A group of parents, teachers, students and NYCHA residents will rally Thursday morning at the Fort Greene corner where an NYPD tow truck driver killed 7-year-old Kamari Hughes to demand Mayor Adams reverse cuts to the city's crossing guard budget.
Members of the Brooklyn Street Safety Coalition will convene at 8:30 a.m. at the corner of N. Portland Ave and Myrtle Ave where Hughes died last month after the driver — who witnesses said was on her phone — plowed into him in the crosswalk. Cardboard cutouts of crossing guards at the deadly intersection will represent the staffing shorting.
"With expanded city funding, real crossing guards could be protecting our children as they walk to school," said Kay White, the PTSO Co-Chair at Brooklyn Prospect Downtown Elementary School.
"Instead, we have only these cardboard cutouts. These streets and intersections have already proven to be deadly, and we need the mayor to restore funding to the city’s crossing guards before 2024."
The cardboard cutouts aren't simply decorative — they'll also be interactive, with QR codes linking to the crossing guard job application "because the mayor said it's a hard job to fill and that no one wants the job," White said.
In May, the Adams administration announced an 18-percent reduction in school crossing guard positions across the city — a move officials said would save just $7.5 million from the city's $106 billion budget. In the wake of the crash that killed Hughes, Mayor Adams vowed to daylight 1,000 intersections per year in the city, but City Hall has not committed to beefing up its crossing guard roster.
Even before the most recent cuts, the number of crossing guards was reduced by 26 percent between fiscal year 2019 and April 2022 — dropping from 3,000 to 2,200.
Parents noticed a brief uptick in crossing guards around Brooklyn after the October crash, White said, but their presence has diminished in recent weeks.
The process of getting a crossing guard for a school is time consuming and based on outside factors instead of safety, White said.
"We lobbied for three years to get a crossing guard at our school, and the only reason we got one is because a parent had connections at City Hall," she said. "But what about the parents who don't have connections at City Hall?"

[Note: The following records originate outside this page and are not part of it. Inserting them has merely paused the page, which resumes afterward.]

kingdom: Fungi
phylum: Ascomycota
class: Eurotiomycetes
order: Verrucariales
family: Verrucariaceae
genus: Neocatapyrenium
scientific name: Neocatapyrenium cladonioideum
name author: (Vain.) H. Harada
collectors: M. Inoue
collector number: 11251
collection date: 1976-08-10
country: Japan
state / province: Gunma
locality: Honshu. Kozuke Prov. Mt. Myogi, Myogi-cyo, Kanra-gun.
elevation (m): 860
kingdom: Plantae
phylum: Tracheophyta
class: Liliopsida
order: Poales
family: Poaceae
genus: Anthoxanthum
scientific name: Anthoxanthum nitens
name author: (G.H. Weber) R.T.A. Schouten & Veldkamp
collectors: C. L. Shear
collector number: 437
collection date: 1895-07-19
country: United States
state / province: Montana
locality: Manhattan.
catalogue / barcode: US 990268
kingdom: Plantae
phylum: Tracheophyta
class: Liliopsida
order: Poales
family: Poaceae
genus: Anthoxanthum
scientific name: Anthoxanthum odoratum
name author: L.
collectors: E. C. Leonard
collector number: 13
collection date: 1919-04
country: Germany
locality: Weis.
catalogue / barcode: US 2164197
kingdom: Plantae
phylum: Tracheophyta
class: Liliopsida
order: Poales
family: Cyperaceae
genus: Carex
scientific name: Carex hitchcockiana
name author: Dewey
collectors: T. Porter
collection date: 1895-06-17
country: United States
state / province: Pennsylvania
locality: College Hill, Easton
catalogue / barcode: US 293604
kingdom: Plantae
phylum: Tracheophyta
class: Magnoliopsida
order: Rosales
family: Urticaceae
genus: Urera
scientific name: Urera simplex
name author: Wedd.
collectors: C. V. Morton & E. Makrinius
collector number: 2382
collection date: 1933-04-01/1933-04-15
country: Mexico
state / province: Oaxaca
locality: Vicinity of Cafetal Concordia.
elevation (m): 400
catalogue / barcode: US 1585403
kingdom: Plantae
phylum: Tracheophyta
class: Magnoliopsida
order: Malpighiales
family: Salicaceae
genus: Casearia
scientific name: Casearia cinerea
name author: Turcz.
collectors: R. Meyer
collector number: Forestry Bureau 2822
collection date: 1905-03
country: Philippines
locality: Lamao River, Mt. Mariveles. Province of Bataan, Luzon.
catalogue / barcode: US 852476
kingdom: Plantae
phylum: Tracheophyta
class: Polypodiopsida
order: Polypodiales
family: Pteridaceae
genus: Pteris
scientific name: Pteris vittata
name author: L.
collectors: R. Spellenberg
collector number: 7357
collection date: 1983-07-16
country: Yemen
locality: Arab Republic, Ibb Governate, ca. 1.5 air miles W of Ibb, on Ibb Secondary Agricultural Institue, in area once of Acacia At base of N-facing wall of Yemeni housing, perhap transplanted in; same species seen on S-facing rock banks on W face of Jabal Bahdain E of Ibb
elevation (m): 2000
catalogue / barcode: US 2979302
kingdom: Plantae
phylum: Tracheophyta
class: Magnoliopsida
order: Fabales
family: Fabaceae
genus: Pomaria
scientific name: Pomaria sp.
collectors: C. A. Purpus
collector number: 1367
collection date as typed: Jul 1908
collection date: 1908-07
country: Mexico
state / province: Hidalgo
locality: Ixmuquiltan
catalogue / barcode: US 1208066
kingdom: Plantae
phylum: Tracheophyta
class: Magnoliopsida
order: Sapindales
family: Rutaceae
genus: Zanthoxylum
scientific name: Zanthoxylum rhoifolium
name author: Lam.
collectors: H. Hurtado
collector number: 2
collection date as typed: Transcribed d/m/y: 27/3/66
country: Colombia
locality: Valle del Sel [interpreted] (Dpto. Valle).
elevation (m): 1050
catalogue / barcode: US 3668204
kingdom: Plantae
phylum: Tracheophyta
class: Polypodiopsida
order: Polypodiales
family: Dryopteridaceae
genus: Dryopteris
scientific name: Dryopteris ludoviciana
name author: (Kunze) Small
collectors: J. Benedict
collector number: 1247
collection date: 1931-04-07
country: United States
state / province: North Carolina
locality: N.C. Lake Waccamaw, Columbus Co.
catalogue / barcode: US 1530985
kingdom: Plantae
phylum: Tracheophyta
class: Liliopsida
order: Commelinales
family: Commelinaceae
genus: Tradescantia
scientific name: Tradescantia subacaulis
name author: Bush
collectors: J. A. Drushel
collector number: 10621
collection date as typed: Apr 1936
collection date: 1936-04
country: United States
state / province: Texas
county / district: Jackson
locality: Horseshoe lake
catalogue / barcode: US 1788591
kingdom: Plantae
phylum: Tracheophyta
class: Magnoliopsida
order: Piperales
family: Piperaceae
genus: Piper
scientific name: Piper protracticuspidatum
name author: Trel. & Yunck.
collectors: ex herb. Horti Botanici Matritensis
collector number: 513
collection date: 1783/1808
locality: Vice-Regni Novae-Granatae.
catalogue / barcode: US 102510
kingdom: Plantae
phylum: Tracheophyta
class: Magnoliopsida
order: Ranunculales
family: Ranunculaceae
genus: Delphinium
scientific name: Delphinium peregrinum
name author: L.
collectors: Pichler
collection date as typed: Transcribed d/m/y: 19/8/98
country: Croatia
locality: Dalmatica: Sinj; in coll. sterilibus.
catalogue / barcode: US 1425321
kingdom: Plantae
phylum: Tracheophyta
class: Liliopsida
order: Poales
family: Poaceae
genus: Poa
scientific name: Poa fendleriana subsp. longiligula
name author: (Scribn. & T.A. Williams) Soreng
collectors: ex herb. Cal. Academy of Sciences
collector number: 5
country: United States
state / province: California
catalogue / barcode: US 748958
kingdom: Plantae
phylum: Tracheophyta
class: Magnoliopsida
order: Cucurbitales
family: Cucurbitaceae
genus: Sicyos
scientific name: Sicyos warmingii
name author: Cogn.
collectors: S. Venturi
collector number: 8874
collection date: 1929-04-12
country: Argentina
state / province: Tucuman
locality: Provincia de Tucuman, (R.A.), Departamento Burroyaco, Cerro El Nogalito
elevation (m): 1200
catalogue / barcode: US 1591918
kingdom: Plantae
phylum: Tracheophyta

Schools Chancellor David Banks, meanwhile, recently claimed the issue of crossing guards and street safety had not been broached with him in his time in charge of city schools, according to the Vision Zero Youth Council, a student-run street safety organization — even though Streetsblog asked Banks about the issue to his face on multiple occasions in the last two years.
An award-winning 2022 investigation by Streetsblog into crashes on streets near schools found that, on days when schools are in session, there are 57 percent more crashes and 25 percent more injuries per mile on streets near schools than other city streets.
Crossing guards — essentially the only line of defense for kids against oncoming drivers — face routine harassment from drivers, Streetsblog has found.
Drivers injured dozens of guards over the past decade. A driver killed a crossing guard in Queens in October just six days before Hughes's death.
City Hall did not immediately return a request for comment.